Scott Graham portrays George. “He’s at his wits’ end because life has crushed him,” said Graham. “Otherwise, he might have been a senator or replaced Martha’s father as the college president. So he decides he’s done with the charade of his life and he’s going to take some action.”
“I first read this play when I was 16 and in theater class and completely fell in love with it and the text,” continued Graham. “I see so much of myself in George – parallels in my life and early personal trauma that I’ve dealt with and is relatable to me. Consequently, it’s always been a dream role of mine.”
Graham said the show is just as meaningful and applicable to today’s culture and society as ever. “What it says about how we can help and heal each other is important,” he explained. “It has a lot of angst, but the message is positive: If we can embrace ourselves and each other, then we can achieve what we want to as a culture. So the end is almost like a rebirth; and it’s not easy to get there, but it’s worth it.”
The show happens in real time, in the three hours after a party. And, added Graham, “It has a lot to say about relationships, truth and illusion and about how we deal with each other inside these relationships.”
Portraying Martha is Karen Shotts. “She and George feed off of and antagonize each other,” said Shotts. “Martha’s the aggressor and likes to pick at him to get a reaction from him. She’s always wanted her father’s approval, so now she seeks it from George, and from her father via George. She married George so he’d become college president when her father resigns.”
Shotts described Martha as needy and afraid of reality. “To others, she seems fine; but there are cracks and, beneath the surface, she’s a mess,” said Shotts. “She loves George deep in her heart, but circumstances have twisted it around. I love playing her. She has such an incredible arc – showing her childhood without a mother, to her young adult life when she had high hopes, to when reality smashed her in the face.”
“Martha hasn’t been able to forgive herself or George for where they landed, and that’s so much fun to play,” continued Shotts. “She’s such a rich character. Both George and Martha are damaged, but it’s easier for them not to acknowledge that, even between themselves. It’s an astounding play – the writing, characters and trajectory – and every character has a journey.”
Mike Rudden plays Nick. “He’s a young, arrogant, college professor – an alpha male with a trophy wife and nice job – trying to make something of himself,” said Rudden. “And you can see how the seeds of George and Martha’s problems and dysfunction are beginning in Nick and Honey.”

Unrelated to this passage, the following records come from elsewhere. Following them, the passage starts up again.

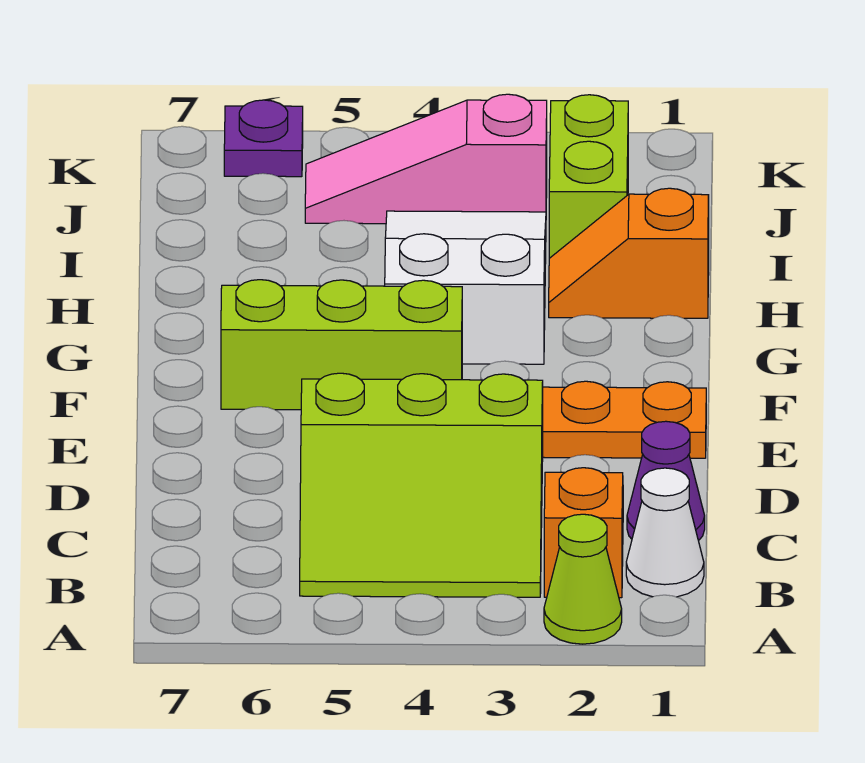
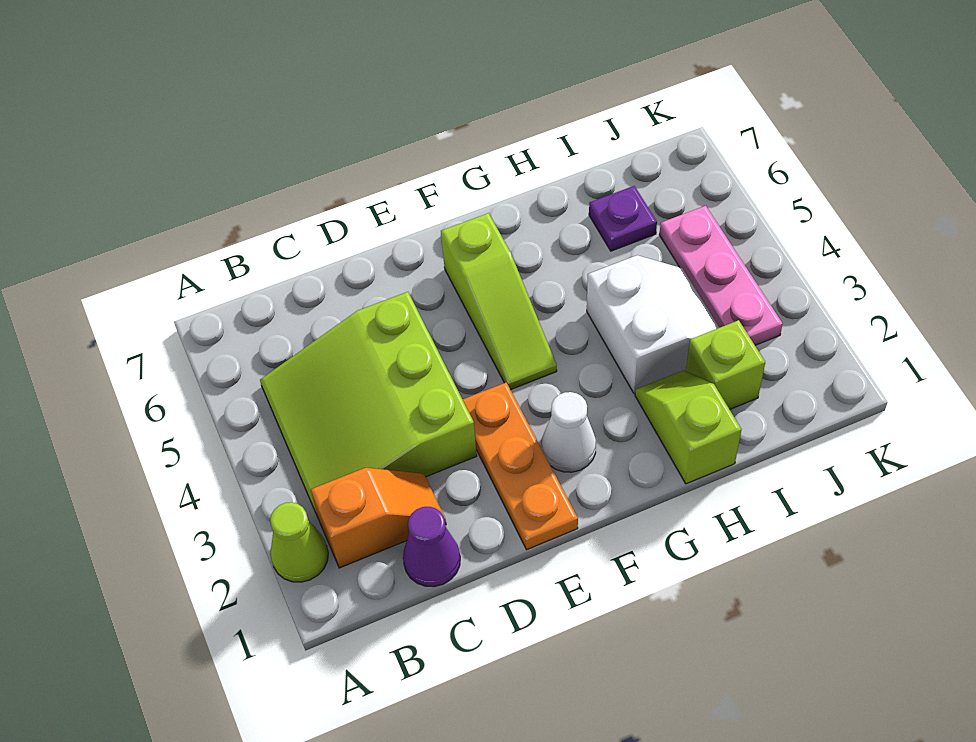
white cone B1 level 1 -> white cone F2 level 1
lime brick F4:F6 level 1 -> lime slope F4:F6 level 1 top 6
white slope G3:I4 level 1 top G -> white slope H3:I4 level 1 top H
orange slope H1:H2 level 1 top 1 -> lime slope H1:H2 level 1 top 1
lime brick I2:J2 level 1 -> lime brick I2 level 1
pink slope J3:J5 level 1 top 3 -> pink plate J3:J5 level 1
purple plate K6 level 1 -> purple plate I6 level 1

He said it’s a difficult role in a challenging play. “The conversational dialogue is tough to memorize, and the character relationships and dynamics are intense and real,” said Rudden. “The play reads as modern as any contemporary piece of drama; it was really ahead of its time. And the staging will be close and intimate, making the audience feel as if they’re in the living room with the characters.”
Portraying Honey is Stephanie Ramsey. “She wants to come off as the perfect wife,” said Ramsey. “But as her anxieties and inner demons come out and manifest themselves in alcoholism, we see her devolve onstage. And we learn she’s actually a broken person.”
“She’s let her relationship with Nick define her and has quashed the things she really likes, such as dancing,” continued Ramsey. “She’s just an appendage of him. Honey also has a warped sense of sexuality – which contrasts with Martha, who’s such a commanding presence.”
OVERALL, she said, “This play has incredible actors with amazing energy. We’ve even developed our characters’ back stories to fill in any questions Albee leaves. I love my role because I get to bare everything onstage and go through all the extremes of emotions, from polished to hysterical. The audience will almost feel like they’re invading something that should be private.”